Page images with their extracted text:
————————
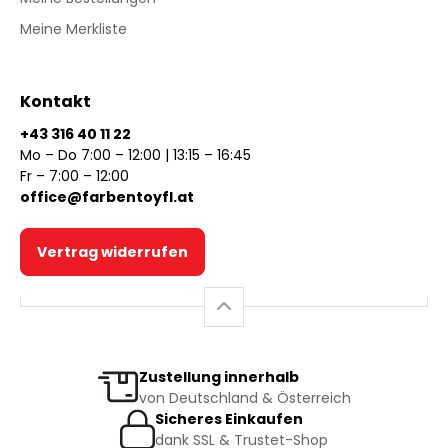
Meine Merkliste
Kontakt
+43 316 40 11 22
Mo – Do 7:00 – 12:00 | 13:15 – 16:45
Fr – 7:00 – 12:00
office@farbentoyfl.at
Vertrag widerrufen
Zustellung innerhalb
von Deutschland & Österreich
Sicheres Einkaufen
dank SSL & Trustet-Shop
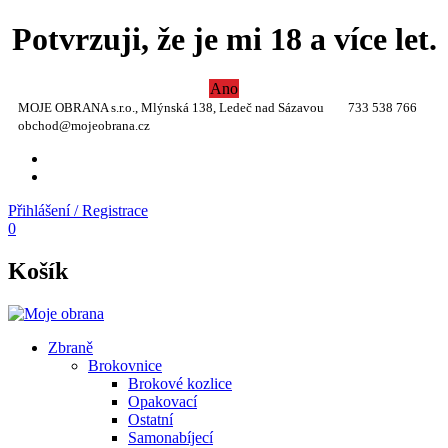
Potvrzuji, že je mi 18 a více let.
Ano
MOJE OBRANA s.r.o., Mlýnská 138, Ledeč nad Sázavou
733 538 766
obchod@mojeobrana.cz
YT
TW
Přihlášení / Registrace
0
Košík
Zbraně
Brokovnice
Brokové kozlice
Opakovací
Ostatní
Samonabíjecí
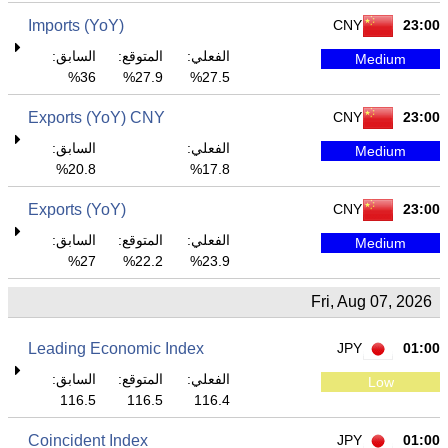
Imports (YoY)
CNY
23:00
الفعلي:
المتوقع:
السابق:
Medium
36%
27.9%
27.5%
Exports (YoY) CNY
CNY
23:00
الفعلي:
السابق:
Medium
20.8%
17.8%
Exports (YoY)
CNY
23:00
الفعلي:
المتوقع:
السابق:
Medium
27%
22.2%
23.9%
Fri, Aug 07, 2026
Leading Economic Index
JPY
01:00
الفعلي:
المتوقع:
السابق:
Low
116.5
116.5
116.4
Coincident Index
JPY
01:00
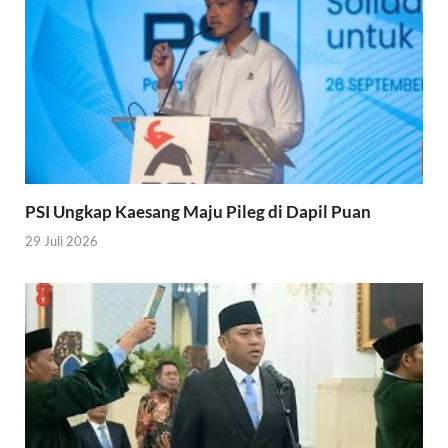
PSI Ungkap Kaesang Maju Pileg di Dapil Puan
29 Juli 2026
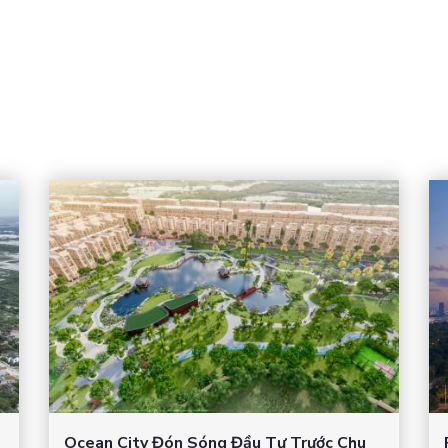
Ocean City Đón Sóng Đầu Tư Trước Chu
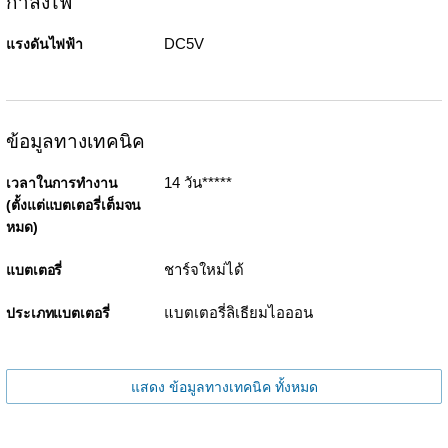
กำลังไฟ
DC5V
แรงดันไฟฟ้า
ข้อมูลทางเทคนิค
14 วัน*****
เวลาในการทำงาน
(ตั้งแต่แบตเตอรี่เต็มจน
หมด)
ชาร์จใหม่ได้
แบตเตอรี่
แบตเตอรี่ลิเธียมไอออน
ประเภทแบตเตอรี่
แสดง ข้อมูลทางเทคนิค ทั้งหมด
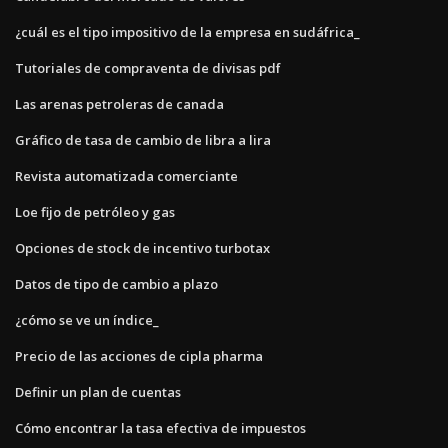
¿cuál es el tipo impositivo de la empresa en sudáfrica_
Tutoriales de compraventa de divisas pdf
Las arenas petroleras de canada
Gráfico de tasa de cambio de libra a lira
Revista automatizada comerciante
Loe fijo de petróleo y gas
Opciones de stock de incentivo turbotax
Datos de tipo de cambio a plazo
¿cómo se ve un índice_
Precio de las acciones de cipla pharma
Definir un plan de cuentas
Cómo encontrar la tasa efectiva de impuestos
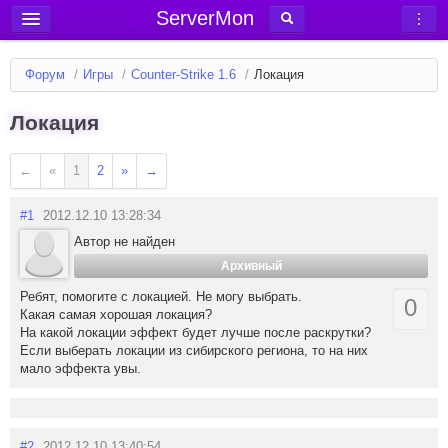
ServerMon
Добавить сервер
Форум
/
Игры
/
Counter-Strike 1.6
/
Локация
Мониторинг серверов
Локация
Новости
Блог
←
«
1
2
»
→
Статьи
#1
2012.12.10 13:28:34
Форум
Автор не найден
Вход в аккаунт
Архивный
Ребят, помогите с локацией. Не могу выбрать.
0
Какая самая хорошая локация?
На какой локации эффект будет лучше после раскрутки?
Если выберать локации из сибирского региона, то на них
мало эффекта увы.
#2
2012.12.10 13:40:54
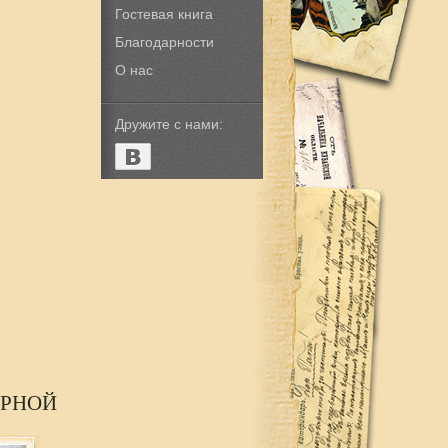
Гостевая книга
Благодарности
О нас
Дружите с нами:
ЕРНОЙ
————————
-- Job --
Reproduce the text of every row above verbatim, leaving out the pictures.

-- Your solution --
Meine Merkliste
Kontakt
+43 316 40 11 22
Mo – Do 7:00 – 12:00 | 13:15 – 16:45
Fr – 7:00 – 12:00
office@farbentoyfl.at
Vertrag widerrufen
Zustellung innerhalb
von Deutschland & Österreich
Sicheres Einkaufen
dank SSL & Trustet-Shop
Potvrzuji, že je mi 18 a více let.
Ano
MOJE OBRANA s.r.o., Mlýnská 138, Ledeč nad Sázavou
733 538 766
obchod@mojeobrana.cz
YT
TW
Přihlášení / Registrace
0
Košík
Zbraně
Brokovnice
Brokové kozlice
Opakovací
Ostatní
Samonabíjecí
Imports (YoY)
CNY
23:00
الفعلي:
المتوقع:
السابق:
Medium
36%
27.9%
27.5%
Exports (YoY) CNY
CNY
23:00
الفعلي:
السابق:
Medium
20.8%
17.8%
Exports (YoY)
CNY
23:00
الفعلي:
المتوقع:
السابق:
Medium
27%
22.2%
23.9%
Fri, Aug 07, 2026
Leading Economic Index
JPY
01:00
الفعلي:
المتوقع:
السابق:
Low
116.5
116.5
116.4
Coincident Index
JPY
01:00
PSI Ungkap Kaesang Maju Pileg di Dapil Puan
29 Juli 2026
Ocean City Đón Sóng Đầu Tư Trước Chu
กำลังไฟ
DC5V
แรงดันไฟฟ้า
ข้อมูลทางเทคนิค
14 วัน*****
เวลาในการทำงาน
(ตั้งแต่แบตเตอรี่เต็มจน
หมด)
ชาร์จใหม่ได้
แบตเตอรี่
แบตเตอรี่ลิเธียมไอออน
ประเภทแบตเตอรี่
แสดง ข้อมูลทางเทคนิค ทั้งหมด
¿cuál es el tipo impositivo de la empresa en sudáfrica_
Tutoriales de compraventa de divisas pdf
Las arenas petroleras de canada
Gráfico de tasa de cambio de libra a lira
Revista automatizada comerciante
Loe fijo de petróleo y gas
Opciones de stock de incentivo turbotax
Datos de tipo de cambio a plazo
¿cómo se ve un índice_
Precio de las acciones de cipla pharma
Definir un plan de cuentas
Cómo encontrar la tasa efectiva de impuestos
ServerMon
Добавить сервер
Форум
/
Игры
/
Counter-Strike 1.6
/
Локация
Мониторинг серверов
Локация
Новости
Блог
←
«
1
2
»
→
Статьи
#1
2012.12.10 13:28:34
Форум
Автор не найден
Вход в аккаунт
Архивный
Ребят, помогите с локацией. Не могу выбрать.
0
Какая самая хорошая локация?
На какой локации эффект будет лучше после раскрутки?
Если выберать локации из сибирского региона, то на них
мало эффекта увы.
#2
2012.12.10 13:40:54
Гостевая книга
Благодарности
О нас
Дружите с нами:
ЕРНОЙ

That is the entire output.